> _YOUR INSTRUCTIONS_:
Write out the data word for word, taking care that no picture is carried over.

> _DATASET RECORDS_:
<<<<
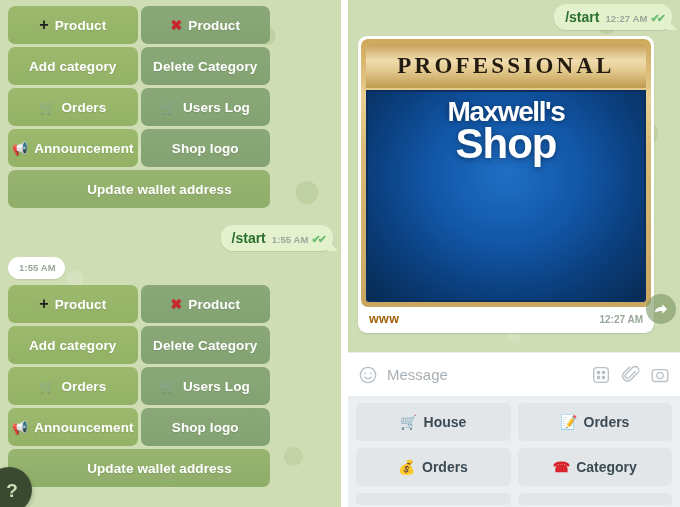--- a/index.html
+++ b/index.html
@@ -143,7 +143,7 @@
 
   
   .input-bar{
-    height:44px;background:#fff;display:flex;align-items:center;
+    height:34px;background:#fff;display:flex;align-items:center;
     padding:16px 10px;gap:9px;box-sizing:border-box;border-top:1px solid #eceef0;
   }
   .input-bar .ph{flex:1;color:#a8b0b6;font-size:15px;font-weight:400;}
>>>>
> _REPLY_:
--- a/index.html
+++ b/index.html
@@ -143,7 +143,7 @@
 
   
   .input-bar{
-    height:44px;background:#fff;display:flex;align-items:center;
+    height:34px;background:#fff;display:flex;align-items:center;
     padding:16px 10px;gap:9px;box-sizing:border-box;border-top:1px solid #eceef0;
   }
   .input-bar .ph{flex:1;color:#a8b0b6;font-size:15px;font-weight:400;}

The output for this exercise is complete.